Extracted text ::
════════

Educational Psychology

(Chris Devlin) #1

  1. Planning instruction


Planning for instruction as well as for learning...........................................................................................


This chapter started with one premise but ended with another. It started with the idea that teachers need to
locate curriculum goals, usually from a state department of education or a publisher of a curriculum document. In
much of the chapter we described what these authorities provide for individual classroom teachers, and how their
documents can be clarified and rendered specific enough for classroom use. In the middle of the chapter, however,
the premise shifted. We began noting that instruction cannot be planned simply for students; teachers also need to
consider involving students themselves in influencing or even choosing their own goals and ways of reaching the
goals. Instructional planning, in other words, should not be just for students, but also by students, at least to some
extent. In the final parts of the chapter we described a number of ways of achieving a reasonable balance between
teachers’ and students’ influence on their learning. We suggested considering relatively strong measures, such as an
emergent or an anti-bias curriculum, but we also considered more moderate ones, like the use of the Internet, of
local experts and field trips, of service learning, and of guided and independent practice. All things considered,
then, teachers’ planning is not just about organizing teaching; it is also about facilitating learning. Its dual purpose
is evident in many features of public education, including the one we discuss in the next two chapters, the
assessment of learning.

════════

Exercise data ::
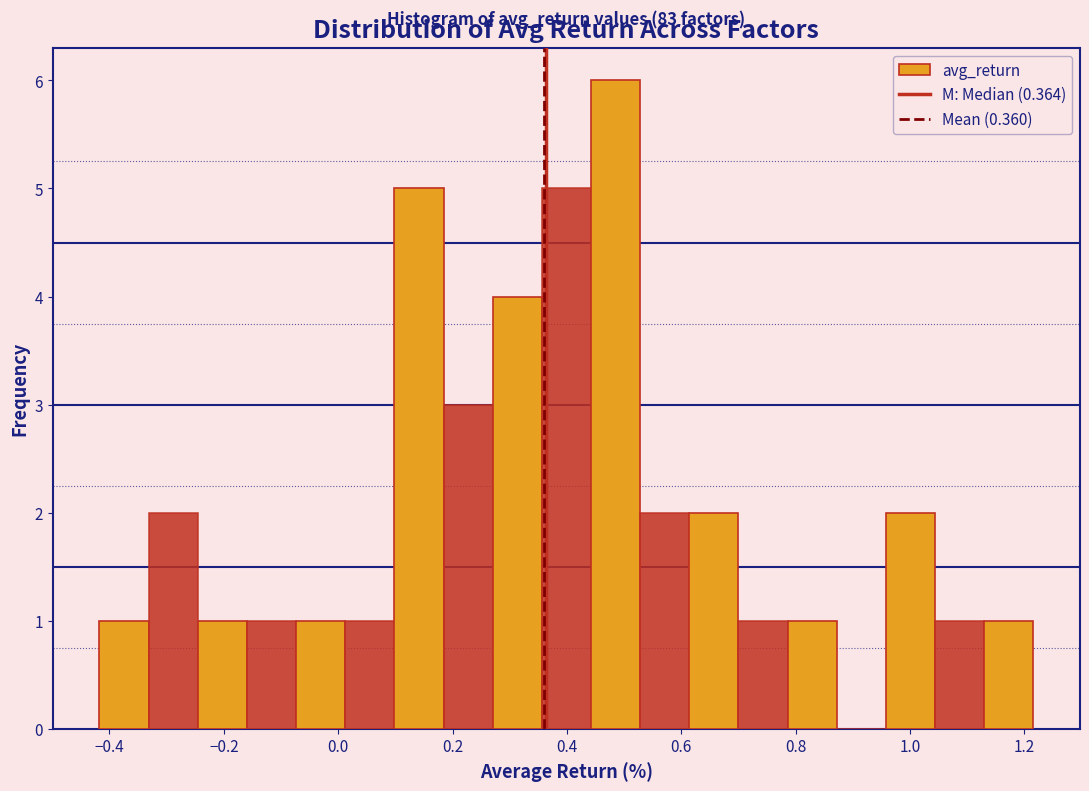

Which range on the x-axis has the tallest bar?

0.44 to 0.52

════════

Tasks to perform ::
1. In the passage on planning instruction, from what two sources do teachers usually obtain curriculum goals?
2. Summarize the passage on planning instruction in two sentences.
3. Carry on the passage on planning instruction from its final sentence.

Answers to the problems ::
1. From a state department of education or a publisher of a curriculum document.

2. The chapter began with the premise that teachers must locate curriculum goals from authorities and make them specific enough for classroom use, but it shifted to the view that instructional planning should also be done by students, at least to some extent. It described ways to balance teachers' and students' influence, from strong measures such as an emergent or anti-bias curriculum to moderate ones such as field trips, service learning, and guided and independent practice, and it concluded that planning is about facilitating learning as well as organizing teaching.

3.
Chapter summary


In the United States, broad educational goals for most subject areas are published by many national
professional associations and by all state departments of education. Usually the state departments of education also
publish curriculum framework or curriculum guides that offer somewhat more specific explanations of educational
goals, and how they might be taught.


Transforming the goals into specific learning objectives, however, remains a responsibility of the teacher. The
formulation can focus on curriculum topics that can analyzed into specific activities, or it can focus on specific
behaviors expected of students and assembled into general types of outcomes. Taxonomies of educational
objectives, such as the ones originated by Benjamin Bloom, are a useful tool with either approach to instructional
planning.


In addition to planning instruction on students’ behalf, many teachers organize instruction so that students
themselves can influence the choice of goals. One way to do so is through emergent curriculum; another way is
through multicultural and anti-bias curriculum.


Whatever planning strategies are used, learning is enhanced by using a wide variety of resources, including the
Internet, local experts, field trips, and service learning, among others. It is also enhanced if the teacher can build
bridges between curriculum goals and students’ experiences through judicious use of modeling, activation of prior
knowledge, anticipation of students’ preconceptions, and an appropriate blend of guided and independent practice.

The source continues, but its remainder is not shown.